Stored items
#####
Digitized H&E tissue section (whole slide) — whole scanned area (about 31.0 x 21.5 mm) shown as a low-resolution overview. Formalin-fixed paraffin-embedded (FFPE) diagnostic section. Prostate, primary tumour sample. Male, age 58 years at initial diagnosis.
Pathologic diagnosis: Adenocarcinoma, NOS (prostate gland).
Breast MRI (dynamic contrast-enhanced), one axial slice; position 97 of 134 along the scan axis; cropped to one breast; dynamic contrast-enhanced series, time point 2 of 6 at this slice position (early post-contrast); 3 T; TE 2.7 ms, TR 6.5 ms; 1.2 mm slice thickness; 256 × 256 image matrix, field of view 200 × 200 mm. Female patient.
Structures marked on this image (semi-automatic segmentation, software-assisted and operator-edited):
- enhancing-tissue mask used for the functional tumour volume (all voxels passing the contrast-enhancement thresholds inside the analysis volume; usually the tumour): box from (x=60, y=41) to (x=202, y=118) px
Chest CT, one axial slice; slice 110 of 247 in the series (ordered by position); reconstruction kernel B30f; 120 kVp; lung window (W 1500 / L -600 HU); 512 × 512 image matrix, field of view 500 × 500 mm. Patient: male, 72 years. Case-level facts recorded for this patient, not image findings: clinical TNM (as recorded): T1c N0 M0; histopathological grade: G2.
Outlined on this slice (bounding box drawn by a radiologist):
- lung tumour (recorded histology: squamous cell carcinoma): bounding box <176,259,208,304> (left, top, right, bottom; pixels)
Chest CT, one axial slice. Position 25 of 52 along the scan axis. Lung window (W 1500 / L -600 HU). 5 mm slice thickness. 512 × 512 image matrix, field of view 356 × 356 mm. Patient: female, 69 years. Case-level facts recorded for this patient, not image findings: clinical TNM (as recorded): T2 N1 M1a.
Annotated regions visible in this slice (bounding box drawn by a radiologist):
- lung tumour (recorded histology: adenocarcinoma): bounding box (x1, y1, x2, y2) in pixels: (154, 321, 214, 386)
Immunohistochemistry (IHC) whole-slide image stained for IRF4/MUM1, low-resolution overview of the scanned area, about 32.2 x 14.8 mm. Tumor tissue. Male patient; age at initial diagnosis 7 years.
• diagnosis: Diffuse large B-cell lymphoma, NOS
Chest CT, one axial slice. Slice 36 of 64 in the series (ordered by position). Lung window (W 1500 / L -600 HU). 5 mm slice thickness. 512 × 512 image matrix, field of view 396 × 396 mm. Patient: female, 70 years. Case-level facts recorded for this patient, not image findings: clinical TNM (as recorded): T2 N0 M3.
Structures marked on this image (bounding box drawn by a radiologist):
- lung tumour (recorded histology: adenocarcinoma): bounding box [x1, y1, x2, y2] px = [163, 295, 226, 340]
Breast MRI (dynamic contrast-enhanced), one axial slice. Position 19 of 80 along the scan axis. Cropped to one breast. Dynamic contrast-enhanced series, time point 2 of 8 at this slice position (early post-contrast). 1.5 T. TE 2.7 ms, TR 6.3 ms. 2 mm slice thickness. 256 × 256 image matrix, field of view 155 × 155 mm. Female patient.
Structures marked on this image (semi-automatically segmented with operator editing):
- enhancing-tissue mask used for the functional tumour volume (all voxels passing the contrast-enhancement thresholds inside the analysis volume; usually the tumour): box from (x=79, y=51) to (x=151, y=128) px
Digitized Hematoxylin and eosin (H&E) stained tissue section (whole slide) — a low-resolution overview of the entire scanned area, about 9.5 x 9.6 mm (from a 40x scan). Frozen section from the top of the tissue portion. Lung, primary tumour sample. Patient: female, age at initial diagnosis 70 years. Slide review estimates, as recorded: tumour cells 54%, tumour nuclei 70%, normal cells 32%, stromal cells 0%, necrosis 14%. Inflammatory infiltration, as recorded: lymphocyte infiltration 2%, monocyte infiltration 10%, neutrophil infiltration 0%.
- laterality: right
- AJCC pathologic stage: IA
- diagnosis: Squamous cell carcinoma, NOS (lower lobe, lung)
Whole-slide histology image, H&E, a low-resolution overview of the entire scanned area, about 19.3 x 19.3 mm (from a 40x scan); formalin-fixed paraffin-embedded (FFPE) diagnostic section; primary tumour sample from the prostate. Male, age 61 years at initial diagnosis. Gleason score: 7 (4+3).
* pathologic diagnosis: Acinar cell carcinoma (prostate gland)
#####
PROBLEM: For this exercise, repeat exactly the lines of the data above from the one with "Structures marked on this image (semi-automatically" down to the one with "(x=151, y=128) px", both end lines included.

EXERCISE RESULT:
Structures marked on this image (semi-automatically segmented with operator editing):
- enhancing-tissue mask used for the functional tumour volume (all voxels passing the contrast-enhancement thresholds inside the analysis volume; usually the tumour): box from (x=79, y=51) to (x=151, y=128) px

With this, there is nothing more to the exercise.